### TEXT PASSAGE
Rule-based path selection|V4.3.3| docs|Distributed Database

Rule-based path selection

Last Updated：2024-11-11 07:37:16 Updated

This topic describes the rules for selecting the access path in OceanBase Database.

Currently, OceanBase Database provides pre-rules, or forward rules, and skyline pruning rules, or reverse rules. The pre-rule is based on strict matching and directly specifies the index to use for a query.

The skyline pruning rule compares two indexes. If an index dominates another index in some defined dimensions, the inferior index is pruned, and the remaining index is compared in terms of cost to decide the optimal plan.

The OceanBase Database optimizer applies pre-rules first to select indexes. If no matching index is found, it applies the skyline pruning rule to exclude some inferior indexes. The remaining indexes are compared by using the cost model to select the one with the lowest cost.

As shown in the following example, OceanBase Database displays the information about a path selection rule in the plan demonstration.

obclient> CREATE TABLE t1(a INT PRIMARY KEY, b INT, c INT, d INT, e INT,
            UNIQUE INDEX k1(b), INDEX k2(b,c), INDEX k3(c,d));
Query OK, 0 rows affected

obclient> EXPLAIN EXTENDED SELECT * FROM t1 WHERE b = 1;
+-----------------------------------------------------------------+
| Query Plan                                                                              |
+-----------------------------------------------------------------+
| =====================================
|ID|OPERATOR  |NAME  |EST. ROWS|COST|
-------------------------------------
|0 |TABLE SCAN|t1(k1)|2        |94  |
=====================================

Outputs & filters:
-------------------------------------
  0 - output([t1.a(0x7f3178058bf0)], [t1.b(0x7f3178058860)], [t1.c(0x7f3178058f80)], [t1.d(0x7f3178059310)], [t1.e(0x7f31780596a0)]), filter(nil),
      access([t1.b(0x7f3178058860)], [t1.a(0x7f3178058bf0)], [t1.c(0x7f3178058f80)], [t1.d(0x7f3178059310)], [t1.e(0x7f31780596a0)]), partitions(p0),
      is_index_back=true,
      range_key([t1.b(0x7f3178058860)], [t1.shadow_pk_0(0x7f31780784b8)]), range(1,MIN ; 1,MAX),
      range_cond([t1.b(0x7f3178058860) = 1(0x7f31780581d8)])

### TASK TO CARRY OUT
Based on the rule-based path selection text, decide whether each statement agrees with it. For each, answer yes or no and quote the deciding words exactly. 1. The optimizer applies the skyline pruning rule before the pre-rules. 2. The pre-rule relies on strict matching. 3. Under the skyline pruning rule, an index dominated by another in some defined dimensions is pruned.

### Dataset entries
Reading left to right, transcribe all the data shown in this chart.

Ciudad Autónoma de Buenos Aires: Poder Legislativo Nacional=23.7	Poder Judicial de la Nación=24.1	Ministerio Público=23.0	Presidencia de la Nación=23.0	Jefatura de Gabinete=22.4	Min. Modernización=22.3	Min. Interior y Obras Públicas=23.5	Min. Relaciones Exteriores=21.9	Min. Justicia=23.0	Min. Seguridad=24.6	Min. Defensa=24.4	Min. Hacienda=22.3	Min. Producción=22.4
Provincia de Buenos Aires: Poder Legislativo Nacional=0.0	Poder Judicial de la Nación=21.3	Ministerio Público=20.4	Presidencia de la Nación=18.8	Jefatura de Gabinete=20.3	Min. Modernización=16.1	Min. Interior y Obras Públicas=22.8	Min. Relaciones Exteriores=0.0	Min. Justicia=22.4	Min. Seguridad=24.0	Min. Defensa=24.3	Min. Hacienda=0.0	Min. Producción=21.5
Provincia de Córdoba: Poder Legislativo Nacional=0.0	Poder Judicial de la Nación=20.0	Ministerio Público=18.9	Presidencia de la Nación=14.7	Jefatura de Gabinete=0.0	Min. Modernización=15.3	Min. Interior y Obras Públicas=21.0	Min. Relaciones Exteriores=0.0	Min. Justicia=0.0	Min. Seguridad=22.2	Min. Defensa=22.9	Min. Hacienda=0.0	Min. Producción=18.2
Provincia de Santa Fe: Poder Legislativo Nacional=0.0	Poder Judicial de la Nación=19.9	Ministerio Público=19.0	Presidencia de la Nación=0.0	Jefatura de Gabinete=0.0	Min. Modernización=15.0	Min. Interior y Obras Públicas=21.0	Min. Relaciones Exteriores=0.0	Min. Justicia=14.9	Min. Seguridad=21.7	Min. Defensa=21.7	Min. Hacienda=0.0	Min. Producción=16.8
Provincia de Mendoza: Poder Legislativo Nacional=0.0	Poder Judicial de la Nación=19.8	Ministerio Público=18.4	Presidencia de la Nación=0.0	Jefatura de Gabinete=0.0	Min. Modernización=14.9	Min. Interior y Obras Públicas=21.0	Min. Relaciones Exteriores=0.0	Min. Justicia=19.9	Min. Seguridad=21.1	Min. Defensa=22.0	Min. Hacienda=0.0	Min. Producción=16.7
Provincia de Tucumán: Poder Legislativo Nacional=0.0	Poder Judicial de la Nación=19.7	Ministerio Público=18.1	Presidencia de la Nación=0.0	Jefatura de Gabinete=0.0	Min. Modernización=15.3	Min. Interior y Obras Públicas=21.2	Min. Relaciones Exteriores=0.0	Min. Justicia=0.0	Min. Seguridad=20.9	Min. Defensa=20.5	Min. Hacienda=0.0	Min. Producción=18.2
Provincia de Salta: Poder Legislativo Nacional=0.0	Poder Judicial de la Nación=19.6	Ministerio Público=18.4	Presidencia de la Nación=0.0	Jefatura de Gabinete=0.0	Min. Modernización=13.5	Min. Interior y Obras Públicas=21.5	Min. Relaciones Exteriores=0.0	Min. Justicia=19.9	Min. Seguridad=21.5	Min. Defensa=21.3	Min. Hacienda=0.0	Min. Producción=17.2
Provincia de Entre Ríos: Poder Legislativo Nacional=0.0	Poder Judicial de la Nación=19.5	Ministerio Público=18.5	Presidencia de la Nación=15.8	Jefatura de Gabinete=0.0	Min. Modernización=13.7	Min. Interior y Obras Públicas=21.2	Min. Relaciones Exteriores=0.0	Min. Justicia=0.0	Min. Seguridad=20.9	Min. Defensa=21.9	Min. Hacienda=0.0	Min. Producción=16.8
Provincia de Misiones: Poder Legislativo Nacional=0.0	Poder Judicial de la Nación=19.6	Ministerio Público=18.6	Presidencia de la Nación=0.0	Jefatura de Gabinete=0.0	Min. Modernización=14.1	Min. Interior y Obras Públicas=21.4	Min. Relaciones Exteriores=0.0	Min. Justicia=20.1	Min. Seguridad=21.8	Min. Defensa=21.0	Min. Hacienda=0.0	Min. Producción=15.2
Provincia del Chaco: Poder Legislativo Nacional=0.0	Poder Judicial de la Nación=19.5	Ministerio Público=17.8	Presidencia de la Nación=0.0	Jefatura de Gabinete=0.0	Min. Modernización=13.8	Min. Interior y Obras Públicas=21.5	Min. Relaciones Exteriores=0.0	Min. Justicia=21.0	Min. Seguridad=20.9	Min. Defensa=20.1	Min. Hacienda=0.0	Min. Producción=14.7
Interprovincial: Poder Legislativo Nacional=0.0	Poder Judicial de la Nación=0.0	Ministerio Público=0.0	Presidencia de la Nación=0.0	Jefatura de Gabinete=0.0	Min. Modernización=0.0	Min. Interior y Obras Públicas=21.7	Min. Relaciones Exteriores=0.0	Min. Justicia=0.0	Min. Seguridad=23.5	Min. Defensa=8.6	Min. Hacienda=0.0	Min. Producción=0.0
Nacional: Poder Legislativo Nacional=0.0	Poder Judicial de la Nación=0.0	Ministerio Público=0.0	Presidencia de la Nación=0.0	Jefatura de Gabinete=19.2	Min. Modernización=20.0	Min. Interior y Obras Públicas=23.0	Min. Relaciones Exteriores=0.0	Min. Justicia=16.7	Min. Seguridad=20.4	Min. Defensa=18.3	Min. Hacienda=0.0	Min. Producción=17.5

...

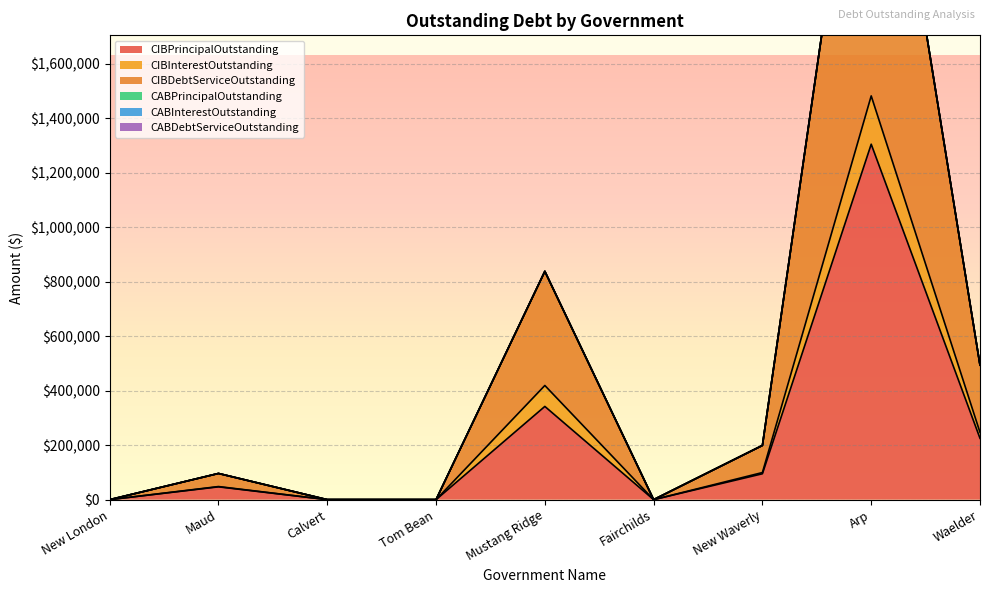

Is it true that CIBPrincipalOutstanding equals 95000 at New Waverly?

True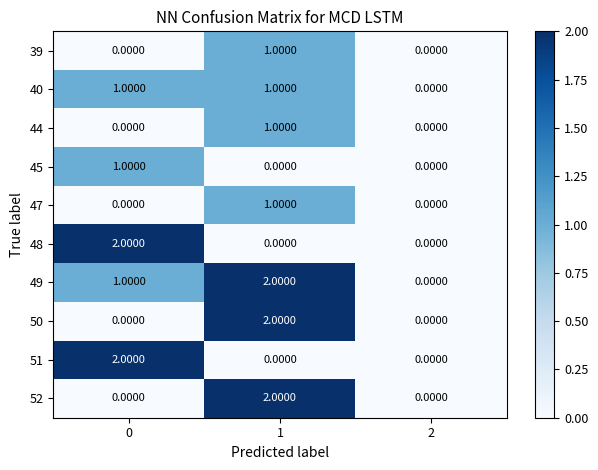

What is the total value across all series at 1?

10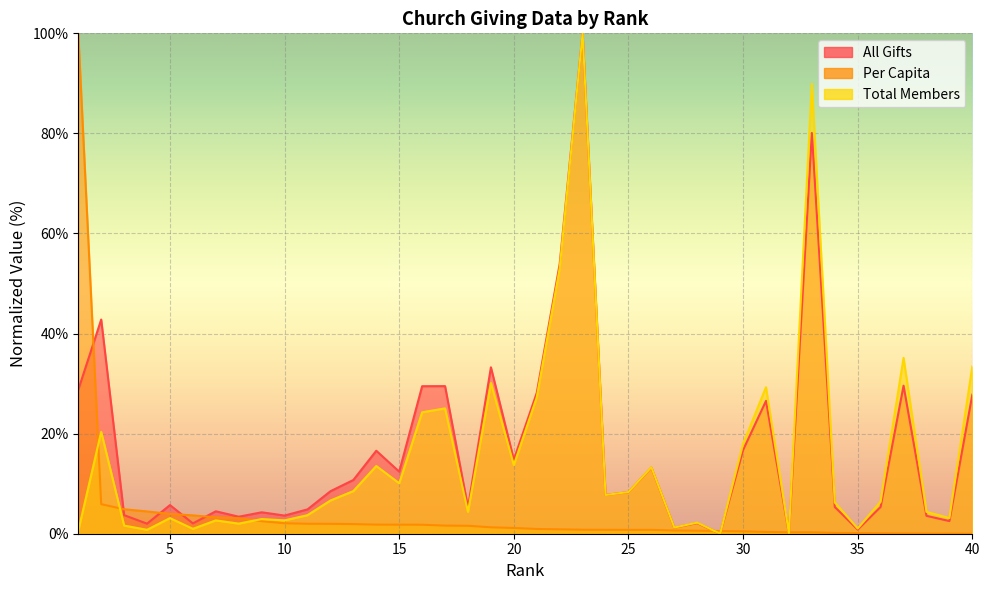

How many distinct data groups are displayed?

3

### ANSWER BOX
1. No: "The OceanBase Database optimizer applies pre-rules first to select indexes. If no matching index is found, it applies the skyline pruning rule to exclude some inferior indexes."
2. Yes: "The pre-rule is based on strict matching and directly specifies the index to use for a query."
3. Yes: "If an index dominates another index in some defined dimensions, the inferior index is pruned"